INFORMATION PROVIDED Start Marker
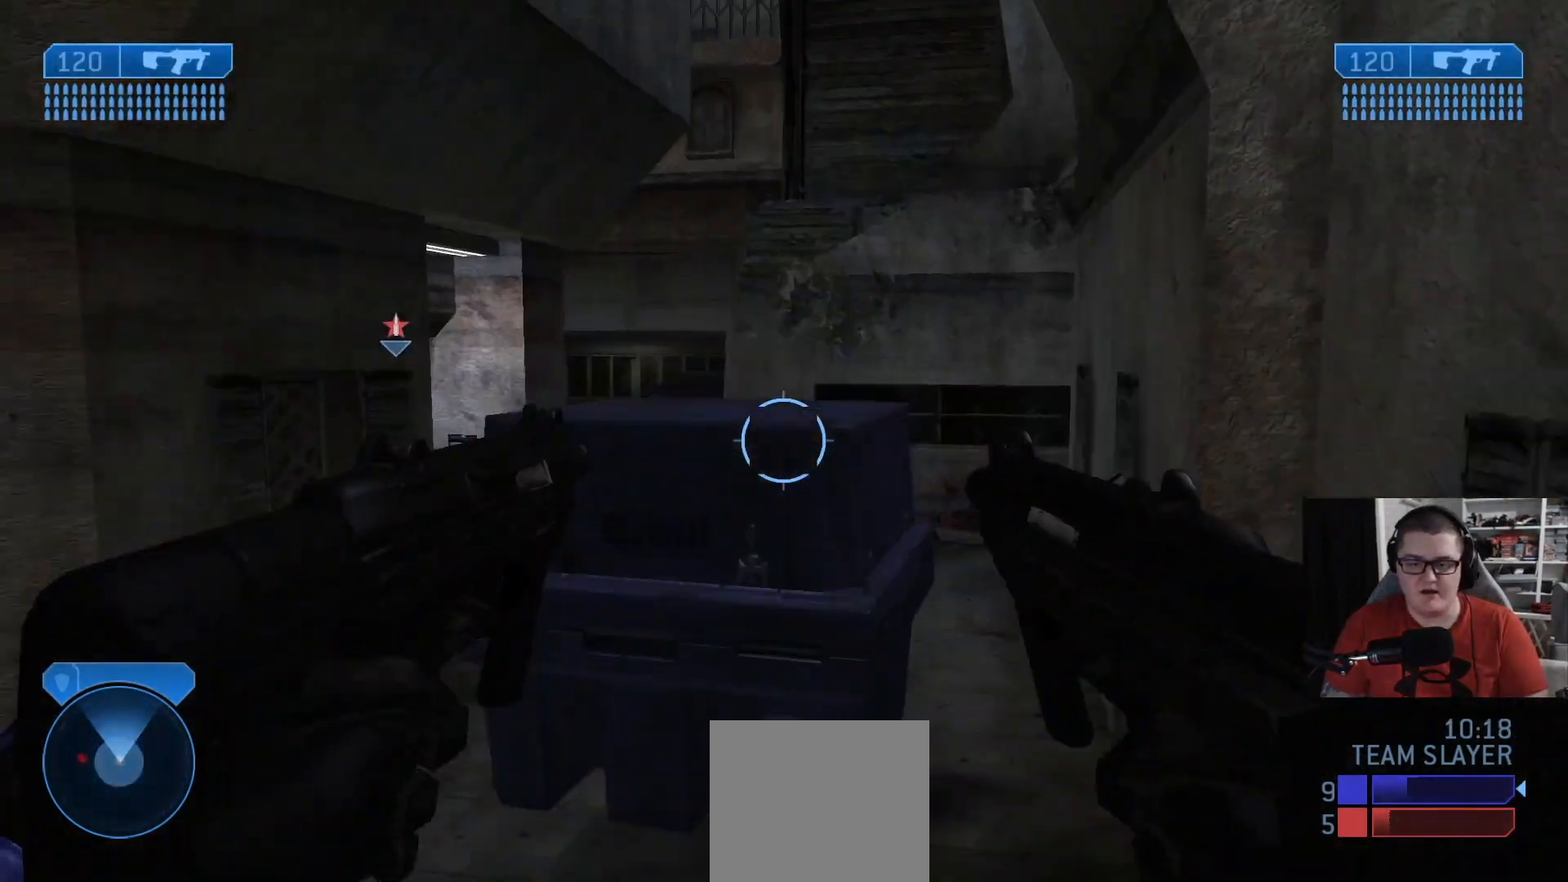
{"buttons": [], "left_stick": "up", "right_stick": "down", "events": [[83, "A", "down"], [125, "A", "up"], [500, "right_stick", "down"]]}
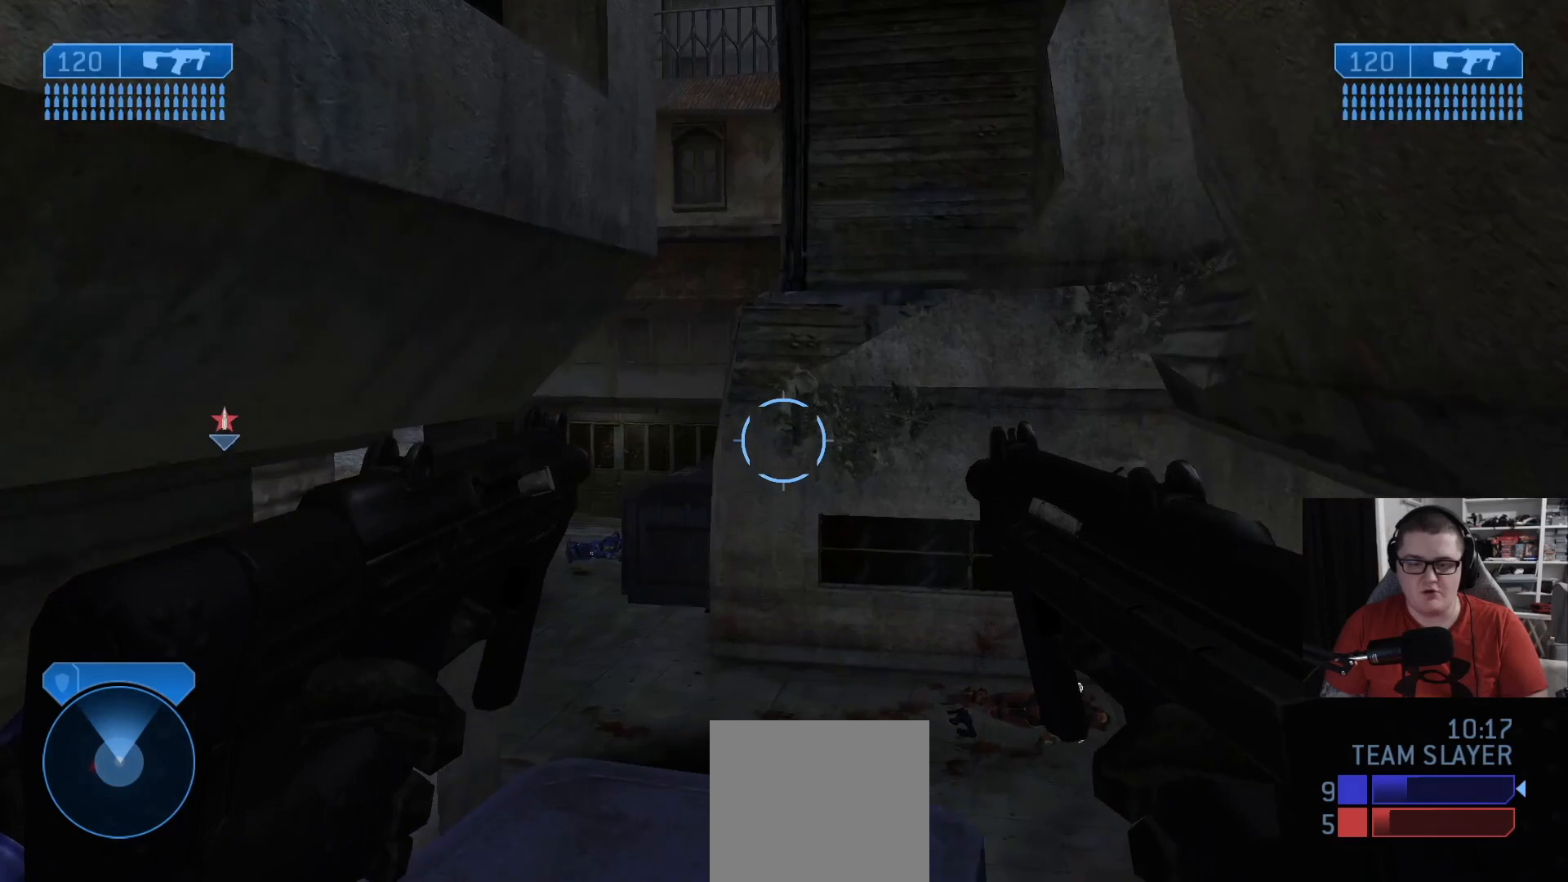
{"buttons": [], "left_stick": "up-right", "right_stick": "left", "events": [[125, "L3", "down"], [334, "L3", "up"], [334, "right_stick", "left"], [459, "left_stick", "up-right"]]}
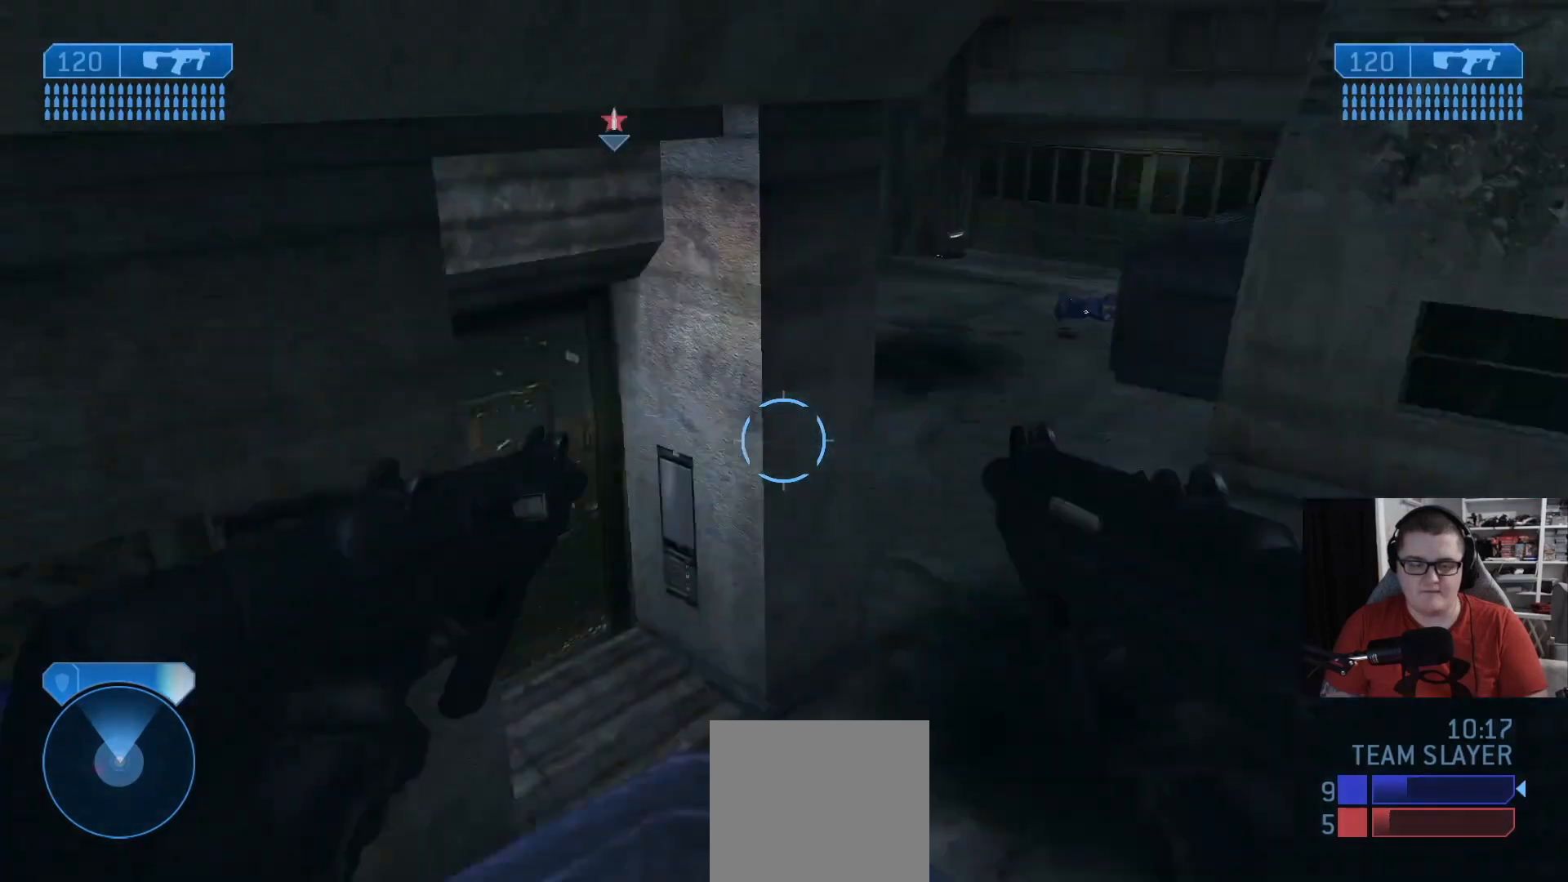
{"buttons": [], "left_stick": "down-right", "right_stick": "left", "events": [[292, "left_stick", "down-right"]]}
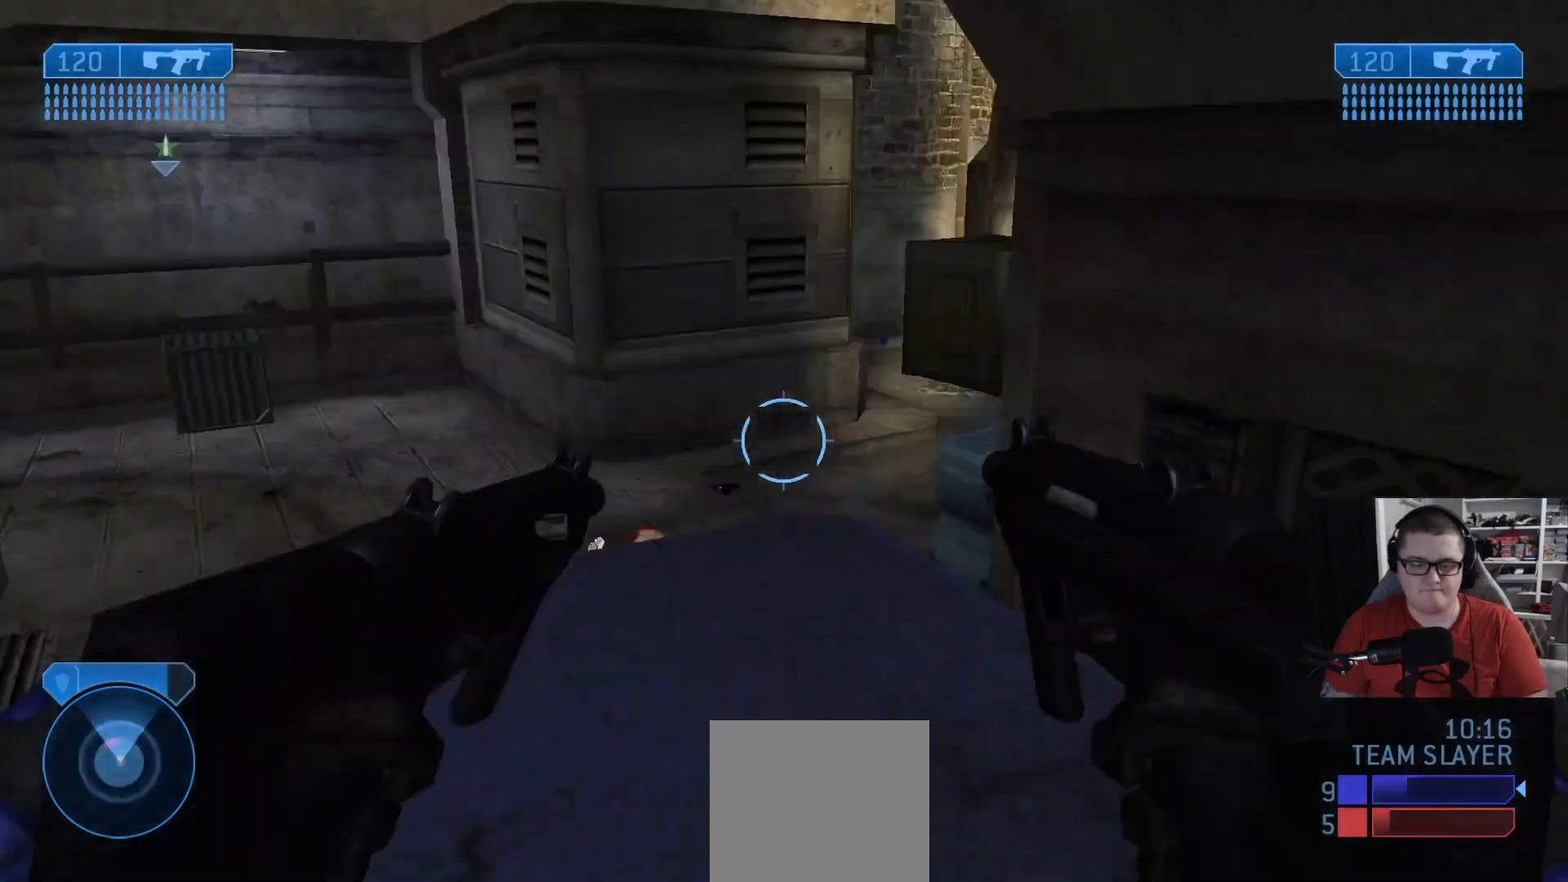
{"buttons": ["L2", "R2"], "left_stick": "down-right", "right_stick": "up", "events": [[42, "right_stick", "up-left"], [167, "R2", "down"], [292, "R2", "up"], [292, "right_stick", "center"], [375, "right_stick", "up"], [417, "L2", "down"], [459, "R2", "down"]]}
INFORMATION PROVIDED End Marker
#### TASK TO COMPLETE
Give back the whole listing exactly; no pictures.

#### OUTPUT FOR THIS EXERCISE
{"buttons": [], "left_stick": "up", "right_stick": "down", "events": [[83, "A", "down"], [125, "A", "up"], [500, "right_stick", "down"]]}
{"buttons": [], "left_stick": "up-right", "right_stick": "left", "events": [[125, "L3", "down"], [334, "L3", "up"], [334, "right_stick", "left"], [459, "left_stick", "up-right"]]}
{"buttons": [], "left_stick": "down-right", "right_stick": "left", "events": [[292, "left_stick", "down-right"]]}
{"buttons": ["L2", "R2"], "left_stick": "down-right", "right_stick": "up", "events": [[42, "right_stick", "up-left"], [167, "R2", "down"], [292, "R2", "up"], [292, "right_stick", "center"], [375, "right_stick", "up"], [417, "L2", "down"], [459, "R2", "down"]]}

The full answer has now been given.